医師・歯科医師がわいせつ等の性犯罪で逮捕された後の流れ
医師が性犯罪により逮捕された後は、どのような流れで刑が確定するのでしょうか。
逮捕されてから起訴・不起訴の決定が行われるまでは、最大で23日間の身体拘束が続く可能性があります。
事件を検察官に引き継ぐ検察官送致(送検)の手続きは逮捕後48時間以内に行われます。検察官の判断により24時間以内に勾留請求が行われ、勾留質問などのあと、原則10日間身柄が拘束されます。必要に応じ、最大10日間の勾留延長が行われます。
捜査の結果、検察官は起訴・不起訴を判断します。起訴されると略式裁判もしくは正式裁判が開かれ、罰金刑や懲役刑などの刑罰が決定されます。
医師・歯科医師がわいせつ等の性犯罪で免許を失わないための正しい対処法
前科とは起訴され刑事裁判で有罪が確定することをいいます。日本においては、起訴された場合の有罪率はほぼ99.9%に上るため、前科がつくことを避けるためには刑事裁判が開かれなくなる不起訴処分を得ることが重要です。
不起訴処分を得るためには、検察官が判断を下すまでに、示談を締結するなどの活動を行うことが必要となります。
また、逮捕されている場合でも、逮捕されたのみでは前科がつくことはありません。不起訴処分を得るために、まずは早期の釈放を目指すこととなります。

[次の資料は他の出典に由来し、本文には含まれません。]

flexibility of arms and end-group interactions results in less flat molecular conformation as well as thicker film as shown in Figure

いずれの場合であっても、できるだけ早く弁護士に相談することが大切なのです。
わいせつ・盗撮・児童買春・痴漢・強制性交の刑罰は?
わいせつに関連する性犯罪にはいくつかの種類があり、その刑罰も異なります。それぞれを見てみましょう。
強制わいせつの刑罰
強制わいせつについては、刑法176条にその定義や処罰が規定されています。
十三歳以上の者に対し、暴行又は脅迫を用いてわいせつな行為をした者は、六月以上十年以下の懲役に処する。十三歳未満の者に対し、わいせつな行為をした者も、同様とする。
刑法176条
盗撮の刑罰
盗撮罪という罪はなく、盗撮行為については基本的には各都道府県の迷惑防止条例が適用されます。
迷惑防止条例は各都道府県が制定している粗暴行為などを取り締まるための法律です。
東京都の迷惑防止条例では、以下の通り定められています。
(2) 次のいずれかに掲げる場所又は乗物における人の通常衣服で隠されている下着又は身体を、写真機その他の機器を用いて撮影し、又は撮影する目的で写真機その他の機器を差し向け、若しくは設置すること。

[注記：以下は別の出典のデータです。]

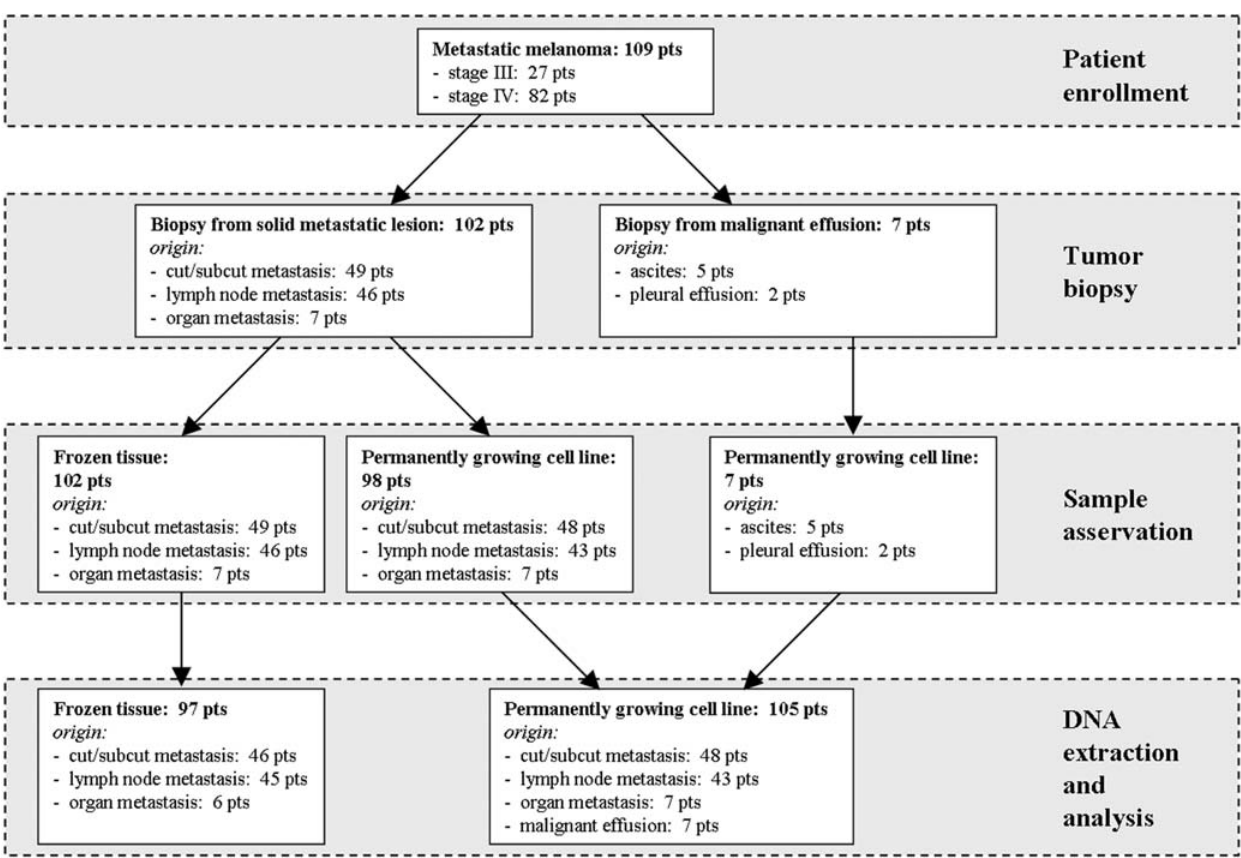
Figure 1. Schematic presentation of the study flow.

東京都「公衆に著しく迷惑をかける暴力的不良行為等の防止に関する条例」5条
イ 住居、便所、浴場、更衣室その他人が通常衣服の全部又は一部を着けない状態でいるような場所
ロ 公共の場所、公共の乗物、学校、事務所、タクシーその他不特定又は多数の者が利用し、又は出入りする場所又は乗物(イに該当するものを除く。)
上記に違反した場合は1年以下の懲役または100万円以下の罰金に処されることになります。

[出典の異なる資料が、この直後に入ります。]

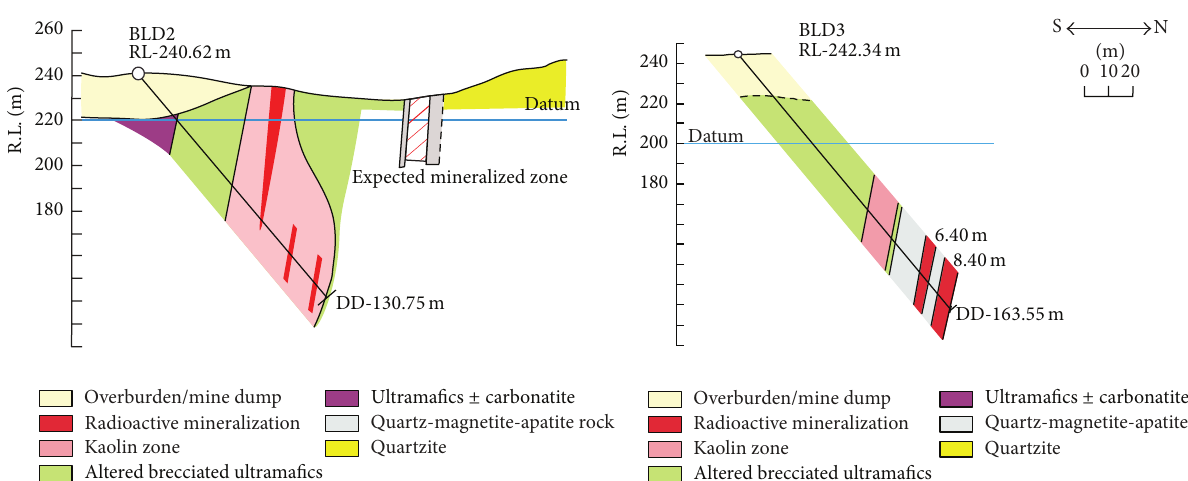
Figure 11: Transverse sections through bore holes BLD2 and BLD3 (after [7]).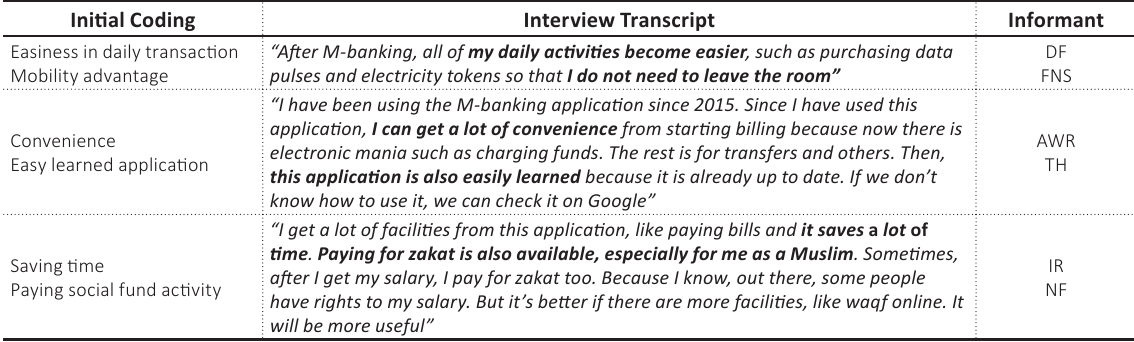
Table 2. Coding a positive impact based on interview data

迷惑防止条例はこのように「人が通常衣服を身につけないような場所」「公共の場所」などの盗撮行為を禁じています。
ただ都道府県によっては、公共の場所のみの盗撮を禁じ、住居等の盗撮について規制の対象外としているケースもあります。
そのような都道府県における住居等の公共の場所以外での盗撮は、住居侵入罪や軽犯罪違反として処罰されることになります。
児童買春の刑罰
児童買春については、「児童買春、児童ポルノに係る行為等の規制及び処罰並びに児童の保護等に関する法律」4条に以下のように定められています。
児童買春をした者は、五年以下の懲役又は三百万円以下の罰金に処する。
児童買春、児童ポルノに係る行為等の規制及び処罰並びに児童の保護等に関する法律4条
痴漢の刑罰
痴漢行為に対しても、痴漢罪という刑罰はなく、基本的には各都道府県の定める迷惑防止条例が適用されます。東京都の「公衆に著しく迷惑をかける暴力的不良行為等の防止に関する条例」では、痴漢行為については6ヶ月以下の懲役または50万円以下の罰金としています。
また、痴漢であっても行為の悪質性によっては強制わいせつ罪が適用されることもあります。この場合は前述の通り6ヶ月以上10年以下の懲役となります。
強制性交の刑罰
刑法177条に定められた強制性交罪は、以前は強姦罪という名称でしたが、2017年に法改正が行われて現在の名称となり、被害者の告訴を必要としない非親告罪となっています。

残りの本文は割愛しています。